A GROUP of men passing by Ballarat on a road trip to Perth might not always make the news.
But when a police helicopter and more than a dozen patrol cars are mobilised to keep an eye on them, all of a sudden people become interested.
So, it was yesterday when about 80 members of Australia’s largest outlaw motorcycle gang, the Rebels, left their Sunshine West clubhouse and set off for their West Australian adventure.
The first hours of the club’s national run brought them past Ballarat and with them came plenty of attention from those with patches on their shoulders rather than backs.
While not exactly an escort, police vehicles were scattered throughout traffic, both in front and behind the group.
When the bikies arrived near Ballarat, the police helicopter maintained an ever-watchful gaze from several hundred metres in the air.
A large part of the Rebels stopped for fuel and a rest at the Shell service station at Woodman’s Hill, on Ballarat’s outskirts, about 9.30am.
The Rebels members appeared courteous at the petrol station, not blocking the path for other motorists as they arrived and left.

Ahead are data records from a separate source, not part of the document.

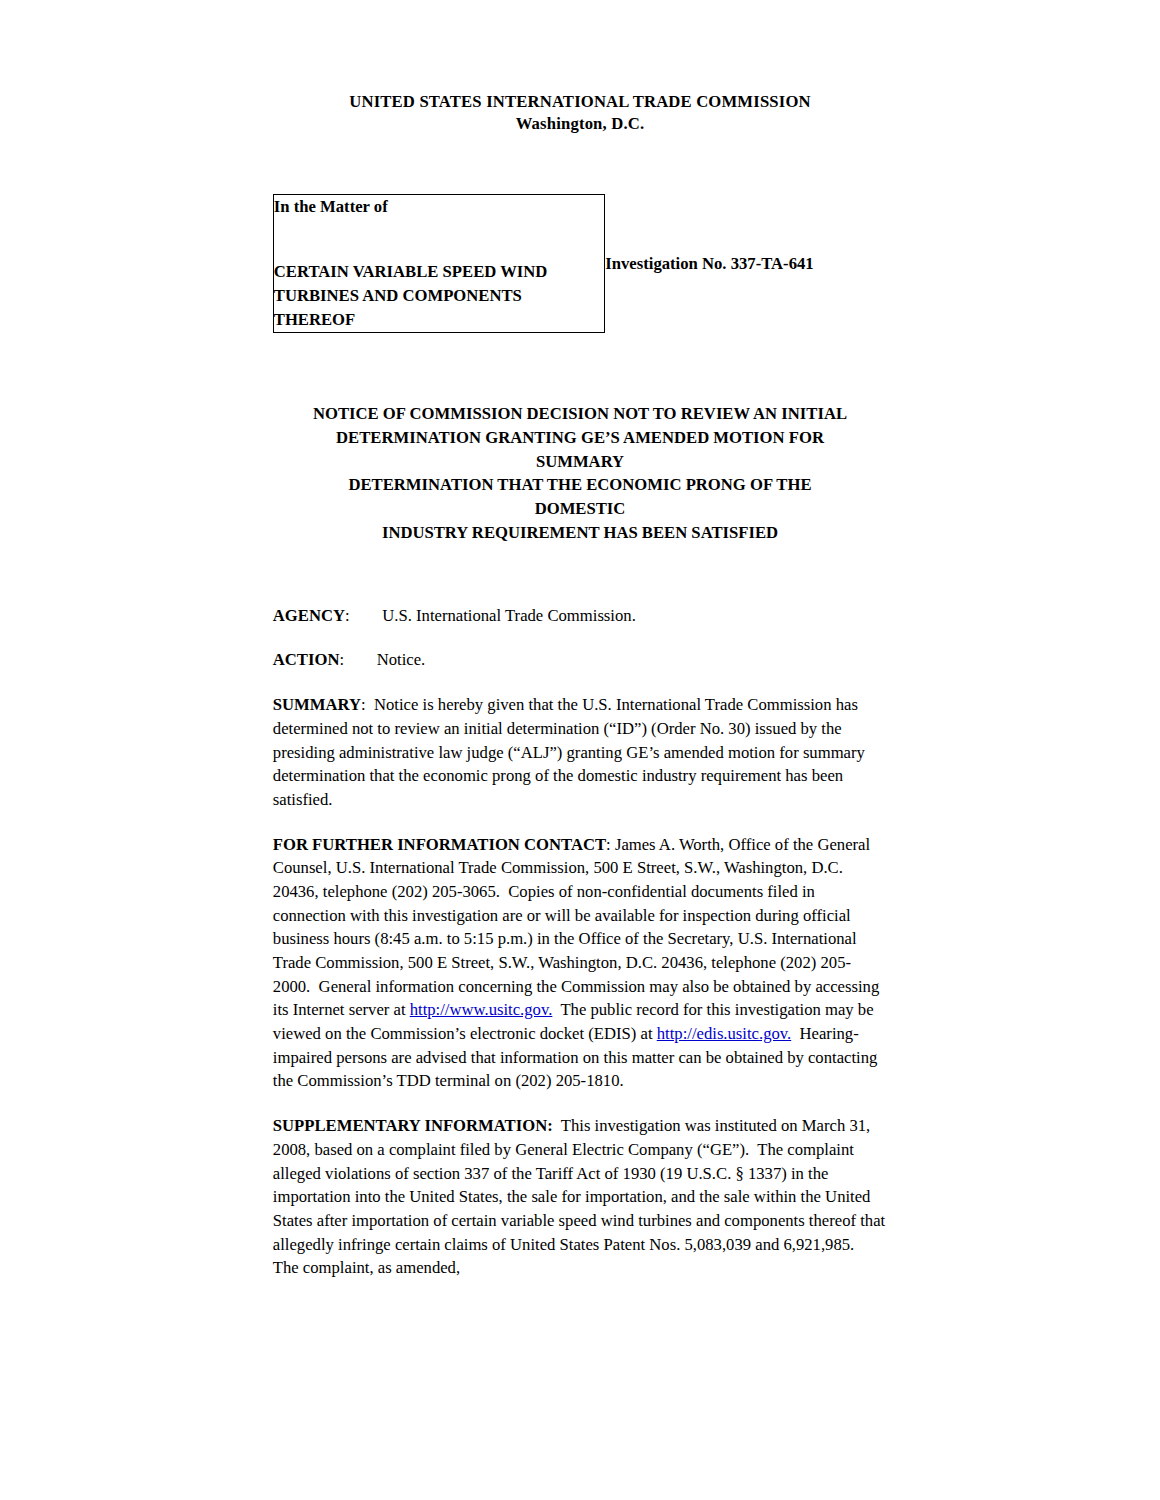UNITED STATES INTERNATIONAL TRADE COMMISSION Washington, D.C.
| In the Matter of CERTAIN VARIABLE SPEED WIND TURBINES AND COMPONENTS THEREOF | Investigation No. 337-TA-641 |
NOTICE OF COMMISSION DECISION NOT TO REVIEW AN INITIAL
DETERMINATION GRANTING GE’S AMENDED MOTION FOR SUMMARY
DETERMINATION THAT THE ECONOMIC PRONG OF THE DOMESTIC
INDUSTRY REQUIREMENT HAS BEEN SATISFIED
AGENCY: U.S. International Trade Commission.
ACTION: Notice.
SUMMARY: Notice is hereby given that the U.S. International Trade Commission has determined not to review an initial determination (“ID”) (Order No. 30) issued by the presiding administrative law judge (“ALJ”) granting GE’s amended motion for summary determination that the economic prong of the domestic industry requirement has been satisfied.
FOR FURTHER INFORMATION CONTACT: James A. Worth, Office of the General Counsel, U.S. International Trade Commission, 500 E Street, S.W., Washington, D.C. 20436, telephone (202) 205-3065. Copies of non-confidential documents filed in connection with this investigation are or will be available for inspection during official business hours (8:45 a.m. to 5:15 p.m.) in the Office of the Secretary, U.S. International Trade Commission, 500 E Street, S.W., Washington, D.C. 20436, telephone (202) 205-2000. General information concerning the Commission may also be obtained by accessing its Internet server at http://www.usitc.gov. The public record for this investigation may be viewed on the Commission’s electronic docket (EDIS) at http://edis.usitc.gov. Hearing-impaired persons are advised that information on this matter can be obtained by contacting the Commission’s TDD terminal on (202) 205-1810.
SUPPLEMENTARY INFORMATION: This investigation was instituted on March 31, 2008, based on a complaint filed by General Electric Company (“GE”). The complaint alleged violations of section 337 of the Tariff Act of 1930 (19 U.S.C. § 1337) in the importation into the United States, the sale for importation, and the sale within the United States after importation of certain variable speed wind turbines and components thereof that allegedly infringe certain claims of United States Patent Nos. 5,083,039 and 6,921,985. The complaint, as amended,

One small group broke away from the main body of bikes and headed into Ballarat after their stop, but eventually joined with the others once back on the freeway.
Police were expecting as many as 200 could leave from Melbourne, but the convoy was much smaller, despite Victoria’s eight chapters and chapters from Tasmania being represented.

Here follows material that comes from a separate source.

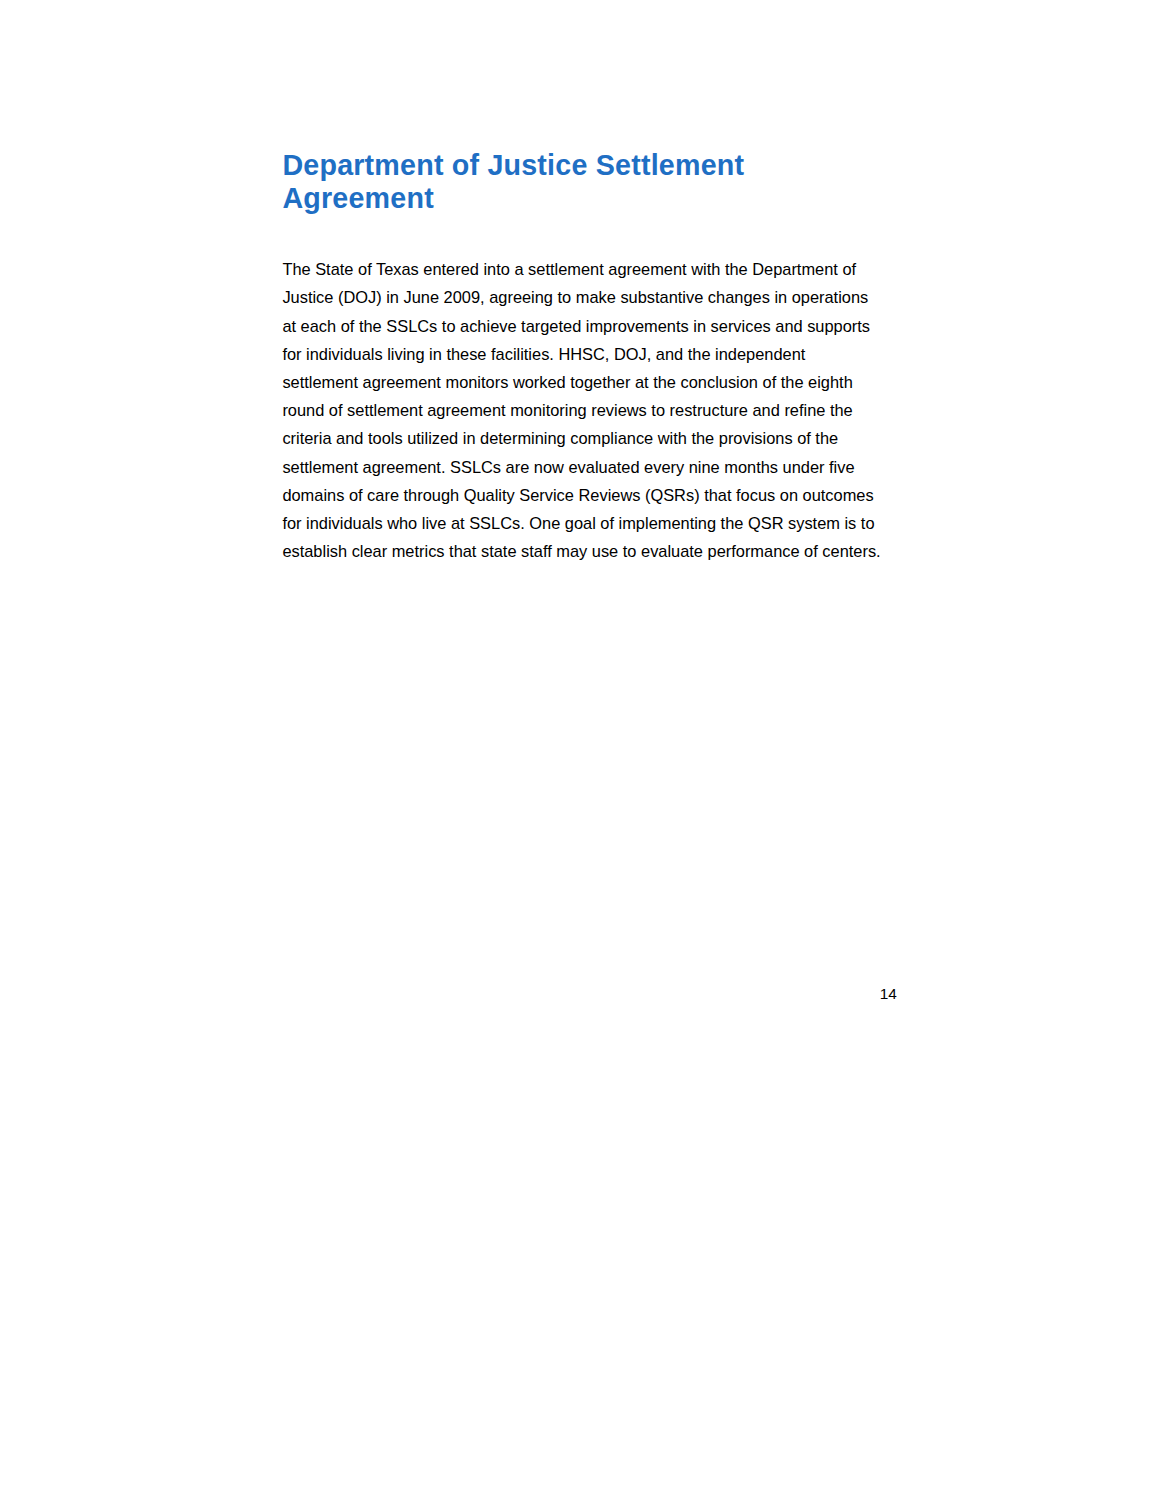Department of Justice Settlement Agreement
The State of Texas entered into a settlement agreement with the Department of Justice (DOJ) in June 2009, agreeing to make substantive changes in operations at each of the SSLCs to achieve targeted improvements in services and supports for individuals living in these facilities. HHSC, DOJ, and the independent settlement agreement monitors worked together at the conclusion of the eighth round of settlement agreement monitoring reviews to restructure and refine the criteria and tools utilized in determining compliance with the provisions of the settlement agreement. SSLCs are now evaluated every nine months under five domains of care through Quality Service Reviews (QSRs) that focus on outcomes for individuals who live at SSLCs. One goal of implementing the QSR system is to establish clear metrics that state staff may use to evaluate performance of centers.
14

Some members decided to drive, removing their colours before they entered their cars, with several trucks and trailers loaded with camping gear for the arduous trip across the Nullarbor.
One was even carrying some long-life milk.
On the Western Highway at Great Western, police set up a road block and checked all bikes as they arrived on the journey to Stawell.
Perth police said security would be the tightest in the city since the Commonwealth Heads of Government meeting in 2011 and Rebels would be banned from licensed premises.
It was reported yesterday a national task force has cut the Rebels off at their knees and may take aim at the other “big three” clubs, effectively bypassing shaky state anti-association laws.
The Attero task force has arrested or reported about 700 members and associates of the Rebels since February, issuing about 1200 charges.
The club is thought to have up to 1500 members in Australia.
The Rebels have about 112 members in Victoria at chapters in Sunshine West, Geelong, Warrnambool, Kilsyth, Pakenham, Springvale, Bendigo and Emerald.
It is not believed the club has a presence in Ballarat which is already home to the Vikings and Bandidos.
Detective Inspector Ian Campbell said police were monitoring the bikies to minimise any community intimidation that might arise and to increase community reassurance.
“We have had a strong police presence to ensure all the Rebels comply with road safety rules. This is about community reassurance,” Detective Inspector Campbell said.
There have been no issues or arrests so far in Victoria, with police checking licences, registration and helmets and breath testing the gang for drugs and alcohol.